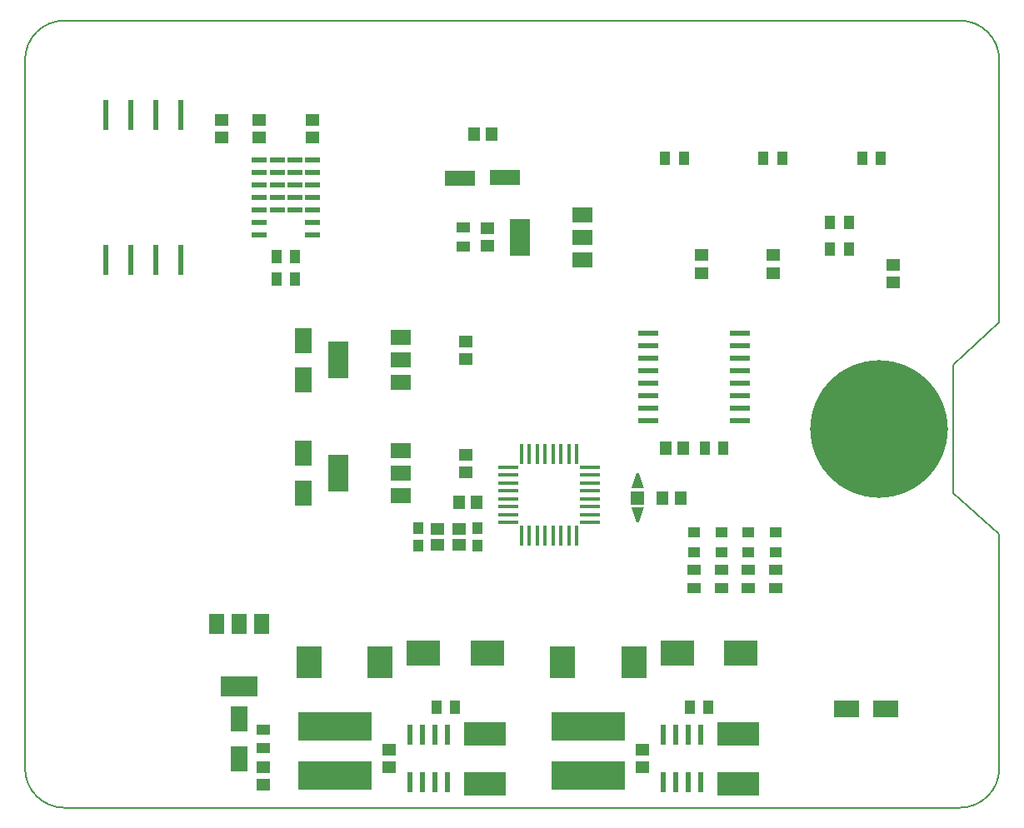
<source format=gtp>
G04 #@! TF.FileFunction,Paste,Top*
%FSLAX46Y46*%
G04 Gerber Fmt 4.6, Leading zero omitted, Abs format (unit mm)*
G04 Created by KiCad (PCBNEW (2015-07-01 BZR 5850)-product) date Tue Dec  8 18:09:09 2015*
%MOMM*%
G01*
G04 APERTURE LIST*
%ADD10C,0.025400*%
%ADD11C,0.127000*%
%ADD12C,14.000000*%
%ADD13R,3.048000X1.625600*%
%ADD14R,1.700000X2.500000*%
%ADD15R,2.500000X1.700000*%
%ADD16R,1.270000X1.016000*%
%ADD17R,1.400000X1.400000*%
%ADD18R,2.032000X3.810000*%
%ADD19R,2.032000X1.524000*%
%ADD20R,3.810000X2.032000*%
%ADD21R,1.524000X2.032000*%
%ADD22R,1.998980X0.599440*%
%ADD23R,1.998980X0.449580*%
%ADD24R,0.449580X1.998980*%
%ADD25R,1.400000X1.200000*%
%ADD26R,1.000000X1.450000*%
%ADD27R,1.450000X1.000000*%
%ADD28R,1.100000X1.150000*%
%ADD29R,2.600000X3.200000*%
%ADD30R,0.609600X2.032000*%
%ADD31R,1.450000X1.150000*%
%ADD32R,1.150000X1.450000*%
%ADD33R,4.300000X2.400000*%
%ADD34R,3.500000X2.500000*%
%ADD35R,7.500000X3.000000*%
%ADD36R,0.609600X3.048000*%
%ADD37R,1.549400X0.596900*%
G04 APERTURE END LIST*
D10*
D11*
X4000000Y0D02*
X95000000Y0D01*
X99000000Y49300000D02*
X94300000Y45000000D01*
X99000000Y76000000D02*
X99000000Y49300000D01*
X94300000Y38500000D02*
X94300000Y45000000D01*
X94300000Y32000000D02*
X94300000Y38500000D01*
X99000000Y27800000D02*
X94300000Y32000000D01*
X99000000Y4000000D02*
X99000000Y27800000D01*
X0Y76000000D02*
X0Y4000000D01*
X95000000Y80000000D02*
X4000000Y80000000D01*
X99000000Y76000000D02*
G75*
G03X95000000Y80000000I-4000000J0D01*
G01*
X95000000Y0D02*
G75*
G03X99000000Y4000000I0J4000000D01*
G01*
X0Y4000000D02*
G75*
G03X4000000Y0I4000000J0D01*
G01*
X4000000Y80000000D02*
G75*
G03X0Y76000000I0J-4000000D01*
G01*
D12*
X86750000Y38500000D03*
D13*
X44214000Y64000000D03*
X48786000Y64063500D03*
D14*
X28250000Y47500000D03*
X28250000Y43500000D03*
X21750000Y5000000D03*
X21750000Y9000000D03*
D15*
X83500000Y10000000D03*
X87500000Y10000000D03*
D16*
X73500000Y25984000D03*
X73500000Y28016000D03*
X70750000Y25984000D03*
X70750000Y28016000D03*
X68000000Y25984000D03*
X68000000Y28016000D03*
X76250000Y25984000D03*
X76250000Y28016000D03*
D14*
X28250000Y36000000D03*
X28250000Y32000000D03*
D10*
G36*
X62123000Y33976500D02*
X62377000Y33976500D01*
X62885000Y32452500D01*
X61615000Y32452500D01*
X62123000Y33976500D01*
X62123000Y33976500D01*
G37*
G36*
X61615000Y30547500D02*
X62885000Y30547500D01*
X62377000Y29023500D01*
X62123000Y29023500D01*
X61615000Y30547500D01*
X61615000Y30547500D01*
G37*
D17*
X62250000Y31500000D03*
D18*
X31825000Y45500000D03*
D19*
X38175000Y45500000D03*
X38175000Y47786000D03*
X38175000Y43214000D03*
D18*
X50325000Y58000000D03*
D19*
X56675000Y58000000D03*
X56675000Y60286000D03*
X56675000Y55714000D03*
D18*
X31825000Y34000000D03*
D19*
X38175000Y34000000D03*
X38175000Y36286000D03*
X38175000Y31714000D03*
D20*
X21750000Y12325000D03*
D21*
X21750000Y18675000D03*
X19464000Y18675000D03*
X24036000Y18675000D03*
D22*
X72650740Y39305000D03*
X72650740Y40575000D03*
X72650740Y41845000D03*
X72650740Y43115000D03*
X72650740Y44385000D03*
X72650740Y45655000D03*
X72650740Y46925000D03*
X72650740Y48195000D03*
X63349260Y48195000D03*
X63349260Y46925000D03*
X63349260Y45655000D03*
X63349260Y44385000D03*
X63349260Y43115000D03*
X63349260Y41845000D03*
X63349260Y40575000D03*
X63349260Y39305000D03*
D23*
X49099640Y29000920D03*
X49099640Y29801020D03*
X49099640Y30601120D03*
X49099640Y31401220D03*
X49099640Y32198780D03*
X49099640Y32998880D03*
X49099640Y33798980D03*
X49099640Y34599080D03*
X57400360Y34599080D03*
X57400360Y29000920D03*
X57400360Y29801020D03*
X57400360Y30601120D03*
X57400360Y31401220D03*
X57400360Y32198780D03*
X57400360Y32998880D03*
X57400360Y33798980D03*
D24*
X50450920Y35950360D03*
X51251020Y35950360D03*
X52051120Y35950360D03*
X52851220Y35950360D03*
X53648780Y35950360D03*
X54448880Y35950360D03*
X55248980Y35950360D03*
X56049080Y35950360D03*
X50450920Y27649640D03*
X51251020Y27649640D03*
X52051120Y27649640D03*
X52851220Y27649640D03*
X53648780Y27649640D03*
X54448880Y27649640D03*
X55248980Y27649640D03*
X56049080Y27649640D03*
D25*
X44100000Y28300000D03*
X41900000Y26700000D03*
X44100000Y26700000D03*
X41900000Y28300000D03*
D26*
X76950000Y66000000D03*
X75050000Y66000000D03*
X86950000Y66000000D03*
X85050000Y66000000D03*
D27*
X76250000Y22300000D03*
X76250000Y24200000D03*
D26*
X70950000Y36500000D03*
X69050000Y36500000D03*
D27*
X68000000Y22300000D03*
X68000000Y24200000D03*
X70750000Y22300000D03*
X70750000Y24200000D03*
X73500000Y22300000D03*
X73500000Y24200000D03*
X24250000Y6050000D03*
X24250000Y7950000D03*
X44500000Y58950000D03*
X44500000Y57050000D03*
D26*
X25550000Y56000000D03*
X27450000Y56000000D03*
X83700000Y56750000D03*
X81800000Y56750000D03*
X83700000Y59500000D03*
X81800000Y59500000D03*
X66950000Y66000000D03*
X65050000Y66000000D03*
D28*
X40000000Y26600000D03*
X40000000Y28400000D03*
X46000000Y28400000D03*
X46000000Y26600000D03*
D26*
X69450000Y10250000D03*
X67550000Y10250000D03*
X43700000Y10250000D03*
X41800000Y10250000D03*
D29*
X28900000Y14750000D03*
X36100000Y14750000D03*
X54650000Y14750000D03*
X61850000Y14750000D03*
D30*
X39095000Y7413000D03*
X39095000Y2587000D03*
X40365000Y7413000D03*
X41635000Y7413000D03*
X42905000Y7413000D03*
X40365000Y2587000D03*
X41635000Y2587000D03*
X42905000Y2587000D03*
X64845000Y7413000D03*
X64845000Y2587000D03*
X66115000Y7413000D03*
X67385000Y7413000D03*
X68655000Y7413000D03*
X66115000Y2587000D03*
X67385000Y2587000D03*
X68655000Y2587000D03*
D31*
X37000000Y5900000D03*
X37000000Y4100000D03*
X62750000Y5900000D03*
X62750000Y4100000D03*
D32*
X64800000Y31500000D03*
X66600000Y31500000D03*
D31*
X88250000Y55150000D03*
X88250000Y53350000D03*
X29250000Y68100000D03*
X29250000Y69900000D03*
X23750000Y68100000D03*
X23750000Y69900000D03*
X76000000Y54350000D03*
X76000000Y56150000D03*
X20000000Y68100000D03*
X20000000Y69900000D03*
X68750000Y54350000D03*
X68750000Y56150000D03*
X44750000Y45600000D03*
X44750000Y47400000D03*
X24250000Y4150000D03*
X24250000Y2350000D03*
D32*
X45600000Y68500000D03*
X47400000Y68500000D03*
X66900000Y36500000D03*
X65100000Y36500000D03*
X45900000Y31000000D03*
X44100000Y31000000D03*
D31*
X47000000Y57100000D03*
X47000000Y58900000D03*
X44750000Y34100000D03*
X44750000Y35900000D03*
D33*
X46750000Y2460000D03*
X46750000Y7540000D03*
X72500000Y2460000D03*
X72500000Y7540000D03*
D34*
X40500000Y15750000D03*
X47000000Y15750000D03*
X66250000Y15750000D03*
X72750000Y15750000D03*
D35*
X31500000Y8250000D03*
X31500000Y3250000D03*
X57250000Y8250000D03*
X57250000Y3250000D03*
D36*
X15810000Y70366000D03*
X13270000Y70366000D03*
X10730000Y70366000D03*
X8190000Y70366000D03*
X8190000Y55634000D03*
X10730000Y55634000D03*
X13270000Y55634000D03*
X15810000Y55634000D03*
D37*
X23807600Y60730000D03*
X23807600Y59460000D03*
X23807600Y58190000D03*
X29192400Y60730000D03*
X23807600Y64540000D03*
X23807600Y63270000D03*
X23807600Y62000000D03*
X29192400Y63270000D03*
X29192400Y64540000D03*
X29192400Y65810000D03*
X29192400Y59460000D03*
X23807600Y65810000D03*
X29192400Y58190000D03*
X29192400Y62000000D03*
X25611000Y65810000D03*
X25611000Y64540000D03*
X25611000Y63270000D03*
X25611000Y62000000D03*
X25611000Y60730000D03*
X27389000Y60730000D03*
X27389000Y62000000D03*
X27389000Y63270000D03*
X27389000Y64540000D03*
X27389000Y65810000D03*
D26*
X25550000Y53700000D03*
X27450000Y53700000D03*
M02*

</source>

*What needs to be done*
Whenever a line of the listing above holds the word "APERTURE", copy that line.

*Response to the exercise*
G04 APERTURE LIST*
G04 APERTURE END LIST*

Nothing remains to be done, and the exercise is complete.